[[ SOURCE RECORDS open ]]
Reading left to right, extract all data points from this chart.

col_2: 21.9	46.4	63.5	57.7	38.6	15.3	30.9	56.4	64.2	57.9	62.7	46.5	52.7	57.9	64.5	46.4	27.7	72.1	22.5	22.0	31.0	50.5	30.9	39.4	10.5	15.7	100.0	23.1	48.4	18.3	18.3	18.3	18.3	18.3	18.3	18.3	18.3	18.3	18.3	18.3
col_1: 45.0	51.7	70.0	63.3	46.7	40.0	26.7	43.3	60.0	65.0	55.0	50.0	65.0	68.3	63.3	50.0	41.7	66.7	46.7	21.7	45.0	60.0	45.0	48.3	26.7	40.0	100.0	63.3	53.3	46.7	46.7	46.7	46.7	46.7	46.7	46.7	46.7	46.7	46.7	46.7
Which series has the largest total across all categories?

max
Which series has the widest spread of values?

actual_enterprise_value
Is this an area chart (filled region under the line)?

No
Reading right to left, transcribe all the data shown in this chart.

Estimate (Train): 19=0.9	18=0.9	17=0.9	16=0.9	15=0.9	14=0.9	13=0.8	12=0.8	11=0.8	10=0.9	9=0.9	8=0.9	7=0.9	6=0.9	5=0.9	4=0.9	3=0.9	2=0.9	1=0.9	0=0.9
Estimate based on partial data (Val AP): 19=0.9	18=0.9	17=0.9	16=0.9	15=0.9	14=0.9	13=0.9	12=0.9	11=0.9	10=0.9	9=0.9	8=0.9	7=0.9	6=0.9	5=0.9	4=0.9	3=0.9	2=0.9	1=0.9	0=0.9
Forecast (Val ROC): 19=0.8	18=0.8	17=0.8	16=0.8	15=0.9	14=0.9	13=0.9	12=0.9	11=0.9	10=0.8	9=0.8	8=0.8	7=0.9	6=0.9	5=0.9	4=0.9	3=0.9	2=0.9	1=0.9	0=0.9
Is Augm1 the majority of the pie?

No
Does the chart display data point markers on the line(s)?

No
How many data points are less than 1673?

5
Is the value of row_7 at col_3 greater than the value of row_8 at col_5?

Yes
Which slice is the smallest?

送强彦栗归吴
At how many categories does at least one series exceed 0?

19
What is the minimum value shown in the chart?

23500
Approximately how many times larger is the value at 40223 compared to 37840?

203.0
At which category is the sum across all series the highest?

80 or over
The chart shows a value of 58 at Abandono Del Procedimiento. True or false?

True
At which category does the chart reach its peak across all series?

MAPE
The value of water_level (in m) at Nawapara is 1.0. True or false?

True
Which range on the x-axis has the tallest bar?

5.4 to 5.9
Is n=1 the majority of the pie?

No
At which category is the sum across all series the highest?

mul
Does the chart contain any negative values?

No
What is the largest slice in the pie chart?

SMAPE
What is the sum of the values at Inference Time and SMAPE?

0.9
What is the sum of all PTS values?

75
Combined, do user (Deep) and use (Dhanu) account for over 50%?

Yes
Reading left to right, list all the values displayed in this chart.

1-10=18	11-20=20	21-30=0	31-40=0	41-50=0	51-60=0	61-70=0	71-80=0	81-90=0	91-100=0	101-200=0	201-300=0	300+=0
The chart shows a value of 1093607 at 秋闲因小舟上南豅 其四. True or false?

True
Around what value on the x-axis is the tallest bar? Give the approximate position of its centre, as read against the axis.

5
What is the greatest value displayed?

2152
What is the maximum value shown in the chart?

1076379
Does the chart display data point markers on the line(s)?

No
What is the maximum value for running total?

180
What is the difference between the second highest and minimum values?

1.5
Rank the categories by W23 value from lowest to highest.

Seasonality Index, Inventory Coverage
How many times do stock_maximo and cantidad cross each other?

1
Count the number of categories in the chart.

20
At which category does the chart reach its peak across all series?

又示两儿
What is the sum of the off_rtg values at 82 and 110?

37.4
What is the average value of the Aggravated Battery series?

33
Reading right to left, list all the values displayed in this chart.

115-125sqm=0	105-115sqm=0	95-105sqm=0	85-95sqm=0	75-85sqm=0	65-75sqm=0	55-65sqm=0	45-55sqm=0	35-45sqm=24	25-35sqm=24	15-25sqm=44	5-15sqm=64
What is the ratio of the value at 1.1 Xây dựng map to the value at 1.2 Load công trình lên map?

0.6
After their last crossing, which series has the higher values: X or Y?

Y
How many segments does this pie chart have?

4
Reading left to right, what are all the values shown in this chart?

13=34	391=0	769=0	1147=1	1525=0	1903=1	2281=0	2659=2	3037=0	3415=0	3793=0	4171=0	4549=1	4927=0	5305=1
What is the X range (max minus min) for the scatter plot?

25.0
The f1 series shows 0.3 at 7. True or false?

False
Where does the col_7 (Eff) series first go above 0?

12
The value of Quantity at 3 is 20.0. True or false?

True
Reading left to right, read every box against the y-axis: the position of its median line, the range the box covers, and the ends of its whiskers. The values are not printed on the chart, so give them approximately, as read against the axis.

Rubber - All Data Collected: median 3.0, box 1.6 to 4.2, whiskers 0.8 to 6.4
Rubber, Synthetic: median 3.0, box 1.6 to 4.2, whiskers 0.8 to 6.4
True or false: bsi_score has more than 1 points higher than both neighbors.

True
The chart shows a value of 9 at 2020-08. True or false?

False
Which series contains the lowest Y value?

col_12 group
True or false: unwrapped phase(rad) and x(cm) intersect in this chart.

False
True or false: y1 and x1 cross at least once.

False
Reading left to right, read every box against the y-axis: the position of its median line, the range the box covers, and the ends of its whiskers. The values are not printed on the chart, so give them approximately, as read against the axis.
[[ SOURCE RECORDS closed ]]
→ BRIEF
Please find every line in the records above that contains the word "total", and copy each of those lines in full.

→ RESULT
Which series has the largest total across all categories?
What is the maximum value for running total?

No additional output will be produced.